There are cars that drive, cars that fly and cars that can move on water. At the Consumer Electronics Show in Las Vegas, Hyundai on Monday unveiled its concept for a car with wheeled robotic legs that can drive, walk and even climb.
The Korean carmaker calls its "Elevate" concept the first vehicle with moveable legs and says it could go places conventional off-road vehicles can't. The company developed the concept vehicle for use in search-and-rescue and humanitarian missions in areas struck by earthquakes, hurricanes, floods and other natural disasters.
The vehicle might also make it easier for disabled people to get around.
"People living with disabilities worldwide that don't have access to an ADA ramp could hail an autonomous Hyundai Elevate that could walk up to their front door, level itself, and allow their wheelchair to roll right in," John Suh, a vice president at Hyundai and head of the company team that helped create the concept, said in a statement, referring to the Americans with Disabilities Act.
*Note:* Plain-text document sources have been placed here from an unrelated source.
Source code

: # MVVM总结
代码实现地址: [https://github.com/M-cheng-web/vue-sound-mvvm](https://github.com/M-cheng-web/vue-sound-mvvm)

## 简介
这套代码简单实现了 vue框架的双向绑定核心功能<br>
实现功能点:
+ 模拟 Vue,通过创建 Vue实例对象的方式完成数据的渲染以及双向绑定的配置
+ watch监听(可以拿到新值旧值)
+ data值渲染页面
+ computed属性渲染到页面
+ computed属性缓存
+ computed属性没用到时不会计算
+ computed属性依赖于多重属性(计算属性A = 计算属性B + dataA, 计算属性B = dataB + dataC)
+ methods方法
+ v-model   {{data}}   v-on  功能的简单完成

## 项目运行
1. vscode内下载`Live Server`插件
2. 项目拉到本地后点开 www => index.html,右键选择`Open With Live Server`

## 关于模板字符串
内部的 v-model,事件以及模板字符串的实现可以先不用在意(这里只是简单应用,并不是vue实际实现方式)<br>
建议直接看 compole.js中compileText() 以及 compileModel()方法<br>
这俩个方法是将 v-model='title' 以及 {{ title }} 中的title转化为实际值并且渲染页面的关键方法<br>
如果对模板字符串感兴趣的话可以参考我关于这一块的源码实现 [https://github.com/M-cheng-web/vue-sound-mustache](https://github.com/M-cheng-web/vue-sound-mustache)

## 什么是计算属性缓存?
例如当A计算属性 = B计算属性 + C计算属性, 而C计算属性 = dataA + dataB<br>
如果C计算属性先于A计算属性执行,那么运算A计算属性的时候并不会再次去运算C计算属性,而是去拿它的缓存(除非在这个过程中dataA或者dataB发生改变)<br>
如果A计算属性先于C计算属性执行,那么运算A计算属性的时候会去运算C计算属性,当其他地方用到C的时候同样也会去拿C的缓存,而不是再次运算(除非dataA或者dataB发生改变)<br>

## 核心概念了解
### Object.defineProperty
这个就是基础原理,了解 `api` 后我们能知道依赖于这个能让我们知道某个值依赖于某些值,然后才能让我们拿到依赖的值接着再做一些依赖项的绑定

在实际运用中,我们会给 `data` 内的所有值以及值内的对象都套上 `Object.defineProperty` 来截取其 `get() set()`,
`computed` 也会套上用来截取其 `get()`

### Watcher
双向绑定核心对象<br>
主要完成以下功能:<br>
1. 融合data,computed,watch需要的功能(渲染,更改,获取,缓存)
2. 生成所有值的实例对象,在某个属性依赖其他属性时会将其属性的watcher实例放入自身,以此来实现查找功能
The vehicle hasn't actually been built, but the basic technology has been proven in one-fifth scale models, a company spokesman said.
"Wonderful to see the auto industry embrace innovation and focus on the many niche needs — as opposed to just the mass (SUV) market," Daniel Sperling, director of the Institute of Transportation Studies at the University of California, Davis, told NBC News MACH in an email. "Let’s cheer them on," he added, "but making sure it is safe and compatible with pedestrians cars, and buildings will be challenging."
A slick promotional animation released by Hyundai shows the vehicle moving easily over various types of terrain. On smooth surfaces, it simply rolls along on wheels much like a conventional car. On steep or rocky surfaces, the vehicle extends its legs and starts walking.
There are two walking modes. In "reptilian mode," the vehicle spreads its legs wide and moves about like a lizard. In "mammalian mode," the legs are extended below, and the vehicle moves with an almost humanlike gait.
The vehicle can walk in any direction and is capable of stepping over a five-foot gap and climbing over a five-foot wall as well as speeding along a highway, according to the company.
Just don't expect "Elevate" to show up in Hyundai showrooms anytime soon. The spokesman said there were no immediate plans to produce the vehicle.